Bentuk fisik bangunan awal Klenteng ini sudah sulit untuk ditelusuri bentuk aslinya dikarenakan telah beberpakali mengalami renovasi dan pemugaran. Klenteng tersebut telah mengalami pemugaran, tahun 1890, 1970, 1987, dan terakhir terjadi pada tahun 2019. Renovasi tejadi dikarenakan beberpa Hal salah satunya ialah karena kelnteng sering terjadi kebanjiran. Akibat sering terjadi banjir, maka klenteng pun awalnya meninggikan lantai pada lantai dasarnya. Namun kemudian mengubahnya menjadi bangunan bertingkat. Sebelum perubahan besar terjadi lantai bangunan dulunya terbuat dari lantai papan.
Denah bangunan klenteng ini berbentuk tapal kuda atau membentuk huruf U. Pada bagian sebelah kiri bangunan kini mengalami pemugaran dan akan menjadi Sembilan lantai (sementara pengerjaan) dan bagian sebelah kanan dan belakang yang merupakan gedung lama berlantai enam yang dibangun ketika pemugaran pada tahun 1987. Pada lantai satu bangunan ini pula terdapat pemujaan bagi leluhur bagi orang-orang yang telah meninggal.

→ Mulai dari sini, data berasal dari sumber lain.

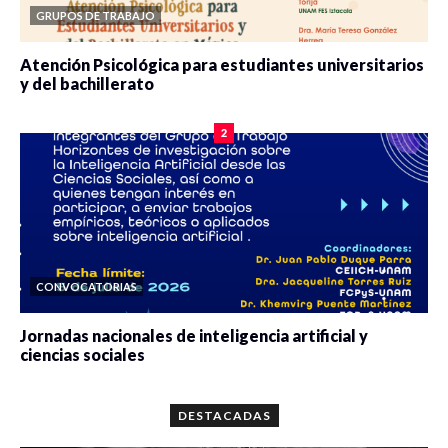
GRUPOS DE TRABAJO
Atención Psicológica para estudiantes universitarios
y del bachillerato
0 veces compartido
2078 vistas
2
CONVOCATORIAS
Jornadas nacionales de inteligencia artificial y
ciencias sociales
0 veces compartido
5658 vistas
DESTACADAS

Altar leluhur ini diperuntukkan kepada orang-orang yang telah meninggal dan keluarga mereka sudah tidak lagi melakukan pemujaan akibat berpindah keyakinan ataupun alasan lainnya. Altar ini menyimpan cukup banyak papan nama yang berasal dari berbagai marga. Pada Tahun 1970 Karena adanya proyek pelebaran ruas jalan yang menyebabkan bagian depan bangunan pun hilang. Namun demikian, bagian-bagian konstruksi yang penting, terutama pada ruang dalam masih dipertahankan. Dinding, kolom, dan balok perabot pada ruang ini merupakan bagian asli dari klenteng lama, penuh dengan hiasan berupa ukiran, relief berwarna emas, Rupang/Patung, kaligrafi China, dan lukisan-lukisan. Bangunan ini terdiri atas dua bagian. Bagian depan merupakan unit utama yang terdiri atas dua lantai dan bagian belakang terdiri dari lima lantai. Lantai 1 untuk Dewa Kwan Kong, Lantai 2 untuk Kantor Yayasan Setia Dharma, Lantai 3 untuk ruang santai, Lantai 4 untuk pemondokan, Lantai 5 untuk Buddha Gautama dan Avalokiteshvara Bodhisattva, dan Lantai 6 untuk Dewa Bu Chang Kwan, Chai Po Seng Kwan, Kong Fu Cheng dan Lao Pan Shen Szee.